▶ [PASSAGE]
============================================================

Struggle is What Makes us Human unfolds with a succession of interviews between Vijay Prashad and Frank Barat during the height of the pandemic; as the disease was overwhelming societies around the globe. In the context of this historic moment Prashad and Barat discuss topics ranging from globalization, neoliberalism, and socialism. They dissect the current bourgeois world order and analyze how a system that prioritizes profit over human life is incapable of confronting problems such as climate change, global health pandemics, and war.

============================================================

▶ [DATA LISTING]
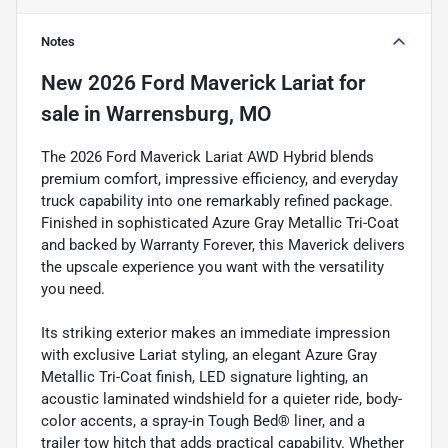
Notes
New
2026 Ford Maverick Lariat
for
sale
in
Warrensburg, MO
The 2026 Ford Maverick Lariat AWD Hybrid blends
premium comfort, impressive efficiency, and everyday
truck capability into one remarkably refined package.
Finished in sophisticated Azure Gray Metallic Tri-Coat
and backed by Warranty Forever, this Maverick delivers
the upscale experience you want with the versatility
you need.
Its striking exterior makes an immediate impression
with exclusive Lariat styling, an elegant Azure Gray
Metallic Tri-Coat finish, LED signature lighting, an
acoustic laminated windshield for a quieter ride, body-
color accents, a spray-in Tough Bed® liner, and a
trailer tow hitch that adds practical capability. Whether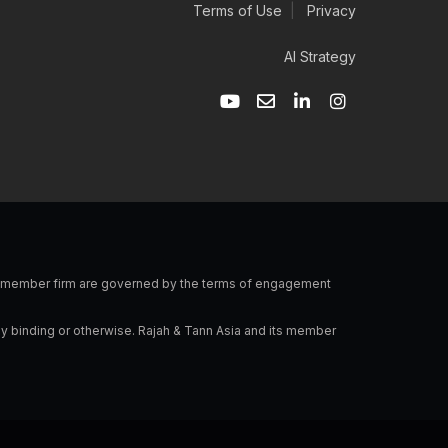
Terms of Use
|
Privacy
AI Strategy
Y
E
L
I
o
n
i
n
u
v
n
s
t
e
k
t
u
l
e
a
b
o
d
g
e
p
i
r
e
n
a
-
m
i
n
 a member firm are governed by the terms of engagement
ly binding or otherwise. Rajah & Tann Asia and its member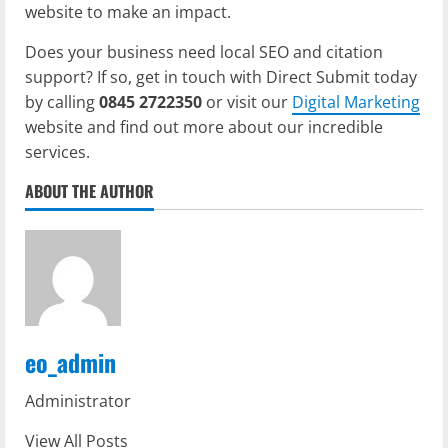
website to make an impact.
Does your business need local SEO and citation
support? If so, get in touch with Direct Submit today
by calling
0845 2722350
or visit our
Digital Marketing
website and find out more about our incredible
services.
ABOUT THE AUTHOR
eo_admin
Administrator
View All Posts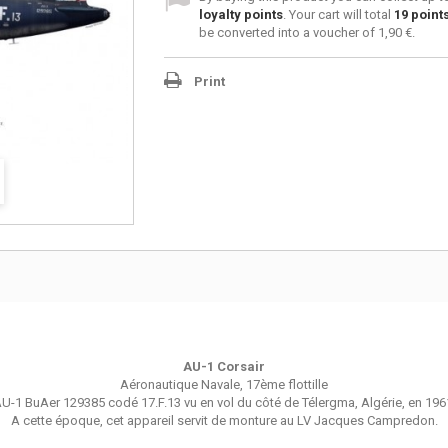
loyalty points
. Your cart will total
19
point
be converted into a voucher of
1,90 €
.
Print
AU-1 Corsair
Aéronautique Navale, 17ème flottille
U-1 BuAer 129385 codé 17.F.13 vu en vol du côté de Télergma, Algérie, en 196
A cette époque, cet appareil servit de monture au LV Jacques Campredon.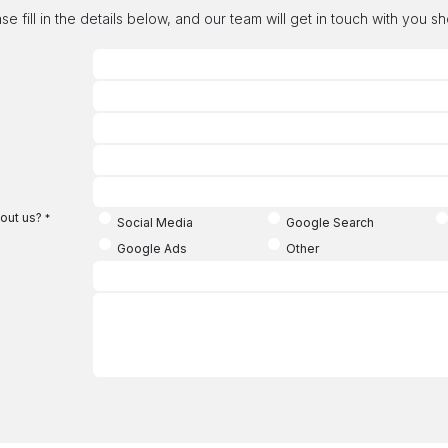
se fill in the details below, and our team will get in touch with you sh
out us?
*
Social Media
Google Search
Google Ads
Other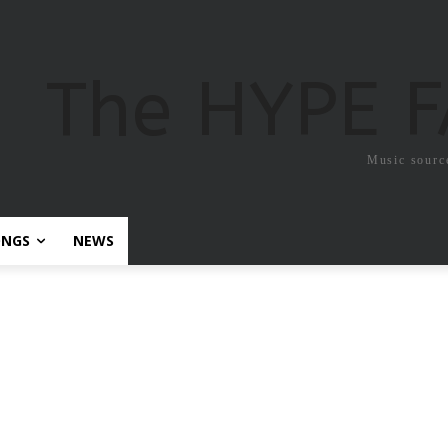
The HYPE 
Music sourc
ONGS
NEWS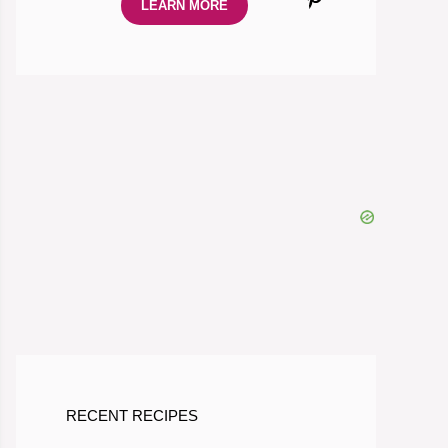
LEARN MORE
RECENT RECIPES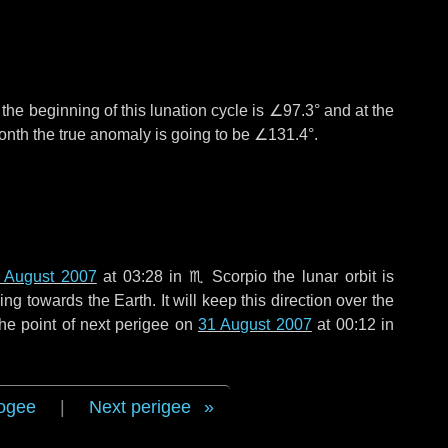
°
the beginning of this lunation cycle is
∠97.3°
and at the
onth the true anomaly is going to be
∠131.4°
.
 August 2007
at 03:28 in
♏ Scorpio
the lunar orbit is
g towards the Earth. It will keep this direction over the
he point of next perigee on
31 August 2007
at 00:12 in
ogee
|
Next perigee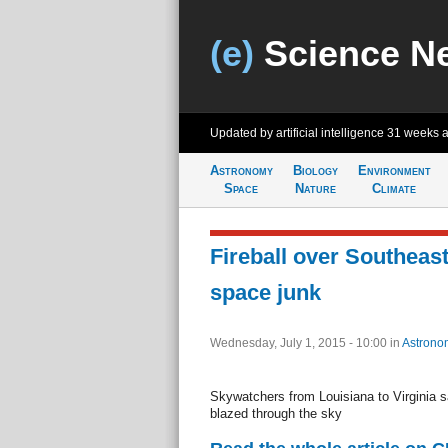
(e)
Science N
Updated by artificial intelligence
31 weeks 
Astronomy
Biology
Environment
Space
Nature
Climate
Fireball over Southeast
space junk
Wednesday, July 1, 2015 - 10:00
in
Astrono
Skywatchers from Louisiana to Virginia sa
blazed through the sky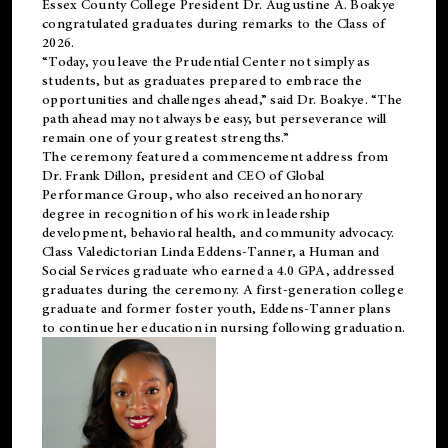
Essex County College President Dr. Augustine A. Boakye
congratulated graduates during remarks to the Class of
2026.
“Today, you leave the Prudential Center not simply as
students, but as graduates prepared to embrace the
opportunities and challenges ahead,” said Dr. Boakye. “The
path ahead may not always be easy, but perseverance will
remain one of your greatest strengths.”
The ceremony featured a commencement address from
Dr. Frank Dillon, president and CEO of Global
Performance Group, who also received an honorary
degree in recognition of his work in leadership
development, behavioral health, and community advocacy.
Class Valedictorian Linda Eddens-Tanner, a Human and
Social Services graduate who earned a 4.0 GPA, addressed
graduates during the ceremony. A first-generation college
graduate and former foster youth, Eddens-Tanner plans
to continue her education in nursing following graduation.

============================================================

▶ [STUDY QUESTIONS]
(a) Reproduce part of the book description, beginning at the words "Struggle is What" and stopping after "pandemics, and war.".
(b) Decide whether each statement agrees with the book description, and support each yes or no with the deciding words quoted from it. (i) The conversations took place during the height of the pandemic. (ii) Prashad and Barat conclude that a system prioritizing profit can successfully confront climate change. (iii) The book is built from a succession of interviews between Vijay Prashad and Frank Barat.
(c) Go on with the book description, starting after its last sentence.

▶ [RESPONSES BY ITEM NUMBER]
(a)
Struggle is What Makes us Human unfolds with a succession of interviews between Vijay Prashad and Frank Barat during the height of the pandemic; as the disease was overwhelming societies around the globe. In the context of this historic moment Prashad and Barat discuss topics ranging from globalization, neoliberalism, and socialism. They dissect the current bourgeois world order and analyze how a system that prioritizes profit over human life is incapable of confronting problems such as climate change, global health pandemics, and war.

(b)
(i) Yes: "during the height of the pandemic"
(ii) No: "a system that prioritizes profit over human life is incapable of confronting problems such as climate change"
(iii) Yes: "unfolds with a succession of interviews between Vijay Prashad and Frank Barat"

(c)
Yet there is cause for hope. As Prashad brilliantly highlights in the book's introduction:
This deterioration of living conditions that goes beyond the limits of endurance is met with ferocious resistance. The Indian agricultural workers and farmers revolt, the Kenyan and Peruvian health workers strike, the general protests of the poor in Tunisia, the struggles against the utter failure of the government to tackle the pandemic in Brazil, the mass demonstrations for the abortion law in Argentina: these are the contours of the uprisings of the people, what Hegel called 'the seriousness, the suffering, the patience, and the labour of the negative'. It is this 'labour of the negative', these struggles that are held up by organizations, these movements that are building the confidence and power of the working-class and peasantry that would be able to drive an agenda forward; they build the road by walking. So let's go.